I germi di questa deriva sono direttamente correlati alla crisi endemica della politica nazionale nei suoi indicatori di base: i partiti. La fine di quelli tradizionali o storici, ha lasciato un vuoto che è inutile, illusorio e pericoloso pensare di riempire rifacendosi al passato, alle categorie trite e ritrite. La politica oltre che arte del possibile deve essere soprattutto strumento di rinnovamento delle coscienze, delle opportunità in cui far valere i principi che uniscono e non quelli che dividono. Ecco perché agitare paure dei “comunisti” da un lato, e il bisogno di dire “fermare le
destre” dall’altro sono altrettante espressioni vacue e senza responsabilità.
Immaginare un partito nuovo o un nuovo partito, partendo dalla contrapposizione a qualcosa e non dalla condivisione in primis dei valori fondanti dello stato democratico apre solo la strada alla solita confusione, alla solita contrapposizione e non solo contro l’avversario/nemico, ma anche all’interno della stessa area.
Ecco allora che non si cerca di risolvere i problemi dell’economia, delle
diseguaglianze sociali per se stesse, ma si deve ammantarle della patina ideologica pensando che questo costituisca un atout, un di più, contro la concezione dell’altro, quanto diversa nei fondamentali non è dato sapere. O ancora, si parla di diritti non per quello che essi sono ma in contrapposizione alla visione vera o presunta che l’avversario ne ha. Così come è forte la tentazione di brandire la Costituzione – che dovrebbe essere garanzia di tutti come arma per contrastare gli avversari e non per
applicarne i principi da tutti condivisi.
L’elenco è lunghissimo. Il paese ha bisogno di infrastrutture efficienti, di strutture adeguate alla civiltà del vivere e del lavorare. Ma quel che sentiamo è sempre il risultato non del lavoro per creare quelle condizioni ma della contrapposizione a qualcuno o a qualcosa. Così non si fa un passo avanti, non si immagina un sistema nuovo, al passo con le esigenze di oggi, ma si continua a girare in tondo. Al punto che viene anche il sospetto che nessuno capisca esattamente cosa servirebbe e che cosa occorrerebbe fare per creare quel sistema.

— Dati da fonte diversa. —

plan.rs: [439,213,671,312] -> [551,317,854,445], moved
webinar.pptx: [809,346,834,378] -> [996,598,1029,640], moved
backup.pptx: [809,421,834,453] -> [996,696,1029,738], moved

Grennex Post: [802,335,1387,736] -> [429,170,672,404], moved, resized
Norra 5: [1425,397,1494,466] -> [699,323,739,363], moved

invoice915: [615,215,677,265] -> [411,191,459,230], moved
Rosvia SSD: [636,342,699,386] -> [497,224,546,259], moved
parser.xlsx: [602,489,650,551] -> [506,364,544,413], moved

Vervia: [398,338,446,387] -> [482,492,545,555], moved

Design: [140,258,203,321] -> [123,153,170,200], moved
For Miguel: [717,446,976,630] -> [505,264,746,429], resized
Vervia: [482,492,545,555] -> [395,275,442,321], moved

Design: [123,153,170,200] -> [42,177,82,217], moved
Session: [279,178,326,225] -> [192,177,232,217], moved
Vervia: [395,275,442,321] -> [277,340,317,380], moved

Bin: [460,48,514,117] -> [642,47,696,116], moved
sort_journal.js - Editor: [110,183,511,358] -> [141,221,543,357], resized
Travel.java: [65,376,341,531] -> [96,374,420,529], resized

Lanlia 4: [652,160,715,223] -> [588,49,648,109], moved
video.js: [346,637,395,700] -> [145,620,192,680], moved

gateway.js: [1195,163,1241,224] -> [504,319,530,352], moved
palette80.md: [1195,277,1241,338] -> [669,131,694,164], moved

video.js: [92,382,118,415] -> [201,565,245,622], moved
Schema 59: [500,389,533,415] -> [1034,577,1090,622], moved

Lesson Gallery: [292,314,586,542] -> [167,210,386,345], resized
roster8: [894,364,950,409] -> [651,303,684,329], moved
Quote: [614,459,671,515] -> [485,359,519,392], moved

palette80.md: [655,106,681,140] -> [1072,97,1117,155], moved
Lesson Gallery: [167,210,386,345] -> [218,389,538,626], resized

Ed è in questa rarefatta assenza di chiarezza dove non si affrontano i problemi ma si continua a girare ad essi intorno pur infiorettando le possibili soluzioni, i possibili scenari che nessuno sembra conoscere, che i nodi restano lì, le questioni rimangono irrisolte, mentre ci si agita e ci si scontra in un agone che per i cittadini sembra sempre più avulso dalla realtà di tutti i giorni, da quei problemi che la grande politica dovrebbe considerare importanti e non minuzie, elementi di condivisione e non di consenso facile e transeunte. Ed ecco perché il grande agitarsi, il grande brandire temi e concetti appare per quello che è: distrazione di massa. I virus della politica insomma sono immanenti e dannosi così come quelli delle pandemie che come nel passato mettono a dura prova l’umanità.